J’avance le journal de Benyounès. J’en suis à la page 32 de son volume 4. Il réfléchit à la place qu’il ne peut faire au journal dans sa vie. A ce moment, il entre dans une nouvelle activité (la traduction matinale d’articles de l’arabe en français). Cela l’oblige à réorganiser les moments de sa vie. Ses enfants aussi vivent son activité sur le net comme du temps qui leur est volé…Ces pages m’intéressent, me concernent. Pourquoi ? Moi aussi, en ce moment, j’ai du mal à écrire mon journal. Certes, j’en écris quelques bribes, mais je ne trouve pas le temps de noter des choses qui m’importe de décrire : la fête de la famille de la semaine passée, ma redécouverte de la lecture.
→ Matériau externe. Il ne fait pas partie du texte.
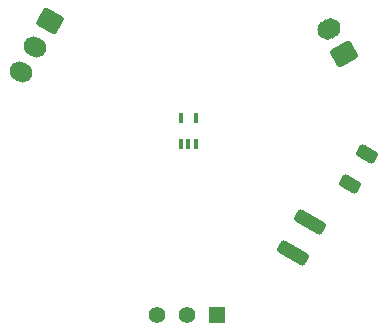
<source format=gbr>
%TF.GenerationSoftware,KiCad,Pcbnew,(6.0.8-1)-1*%
%TF.CreationDate,2022-11-30T21:43:59-05:00*%
%TF.ProjectId,Untitled,556e7469-746c-4656-942e-6b696361645f,rev?*%
%TF.SameCoordinates,Original*%
%TF.FileFunction,Soldermask,Bot*%
%TF.FilePolarity,Negative*%
%FSLAX46Y46*%
G04 Gerber Fmt 4.6, Leading zero omitted, Abs format (unit mm)*
G04 Created by KiCad (PCBNEW (6.0.8-1)-1) date 2022-11-30 21:43:59*
%MOMM*%
%LPD*%
G01*
G04 APERTURE LIST*
G04 Aperture macros list*
%AMRoundRect*
0 Rectangle with rounded corners*
0 $1 Rounding radius*
0 $2 $3 $4 $5 $6 $7 $8 $9 X,Y pos of 4 corners*
0 Add a 4 corners polygon primitive as box body*
4,1,4,$2,$3,$4,$5,$6,$7,$8,$9,$2,$3,0*
0 Add four circle primitives for the rounded corners*
1,1,$1+$1,$2,$3*
1,1,$1+$1,$4,$5*
1,1,$1+$1,$6,$7*
1,1,$1+$1,$8,$9*
0 Add four rect primitives between the rounded corners*
20,1,$1+$1,$2,$3,$4,$5,0*
20,1,$1+$1,$4,$5,$6,$7,0*
20,1,$1+$1,$6,$7,$8,$9,0*
20,1,$1+$1,$8,$9,$2,$3,0*%
%AMHorizOval*
0 Thick line with rounded ends*
0 $1 width*
0 $2 $3 position (X,Y) of the first rounded end (center of the circle)*
0 $4 $5 position (X,Y) of the second rounded end (center of the circle)*
0 Add line between two ends*
20,1,$1,$2,$3,$4,$5,0*
0 Add two circle primitives to create the rounded ends*
1,1,$1,$2,$3*
1,1,$1,$4,$5*%
G04 Aperture macros list end*
%ADD10RoundRect,0.087500X0.087500X0.337500X-0.087500X0.337500X-0.087500X-0.337500X0.087500X-0.337500X0*%
%ADD11RoundRect,0.250000X-0.327868X0.882115X-0.927868X-0.157115X0.327868X-0.882115X0.927868X0.157115X0*%
%ADD12HorizOval,1.700000X-0.108253X0.062500X0.108253X-0.062500X0*%
%ADD13R,1.397000X1.397000*%
%ADD14C,1.397000*%
%ADD15RoundRect,0.250000X-0.385016X0.583133X-0.697516X0.041867X0.385016X-0.583133X0.697516X-0.041867X0*%
%ADD16RoundRect,0.250000X-0.790128X0.831458X-1.115128X0.268542X0.790128X-0.831458X1.115128X-0.268542X0*%
%ADD17RoundRect,0.250000X0.949519X-0.144615X0.349519X0.894615X-0.949519X0.144615X-0.349519X-0.894615X0*%
%ADD18HorizOval,1.700000X0.129904X0.075000X-0.129904X-0.075000X0*%
G04 APERTURE END LIST*
D10*
%TO.C,REF\u002A\u002A*%
X104450000Y-59100000D03*
X103800000Y-59100000D03*
X103150000Y-59100000D03*
X103150000Y-56900000D03*
X104450000Y-56900000D03*
%TD*%
D11*
%TO.C,REF\u002A\u002A*%
X92095337Y-48672437D03*
D12*
X90845337Y-50837501D03*
X89595337Y-53002564D03*
%TD*%
D13*
%TO.C,REF\u002A\u002A*%
X106187500Y-73550100D03*
D14*
X103647500Y-73550100D03*
X101107500Y-73550100D03*
%TD*%
D15*
%TO.C,REF\u002A\u002A*%
X118931250Y-59933438D03*
X117468750Y-62466562D03*
%TD*%
D16*
%TO.C,REF\u002A\u002A*%
X114137500Y-65722613D03*
X112662500Y-68277387D03*
%TD*%
D17*
%TO.C,REF\u002A\u002A*%
X117000000Y-51500000D03*
D18*
X115750000Y-49334936D03*
%TD*%
M02*

</source>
Je souffrais de ne pas lire ces derniers temps, etc. (Comme Benyounès). Mon idée : le journal sert à décrire la difficulté de vivre ses moments lors d’un redéploiement de ses moments. De temps en temps, on fait un remaniement de sa transversalité : on ouvre un nouveau moment (ici le travail). Les autres moments en souffrent. Pour moi, la perturbation vient de la grève. Je ne veux pas m’y investir trop. Et pourtant, la grève étudiante me démobilise par rapport à l’écriture du journal.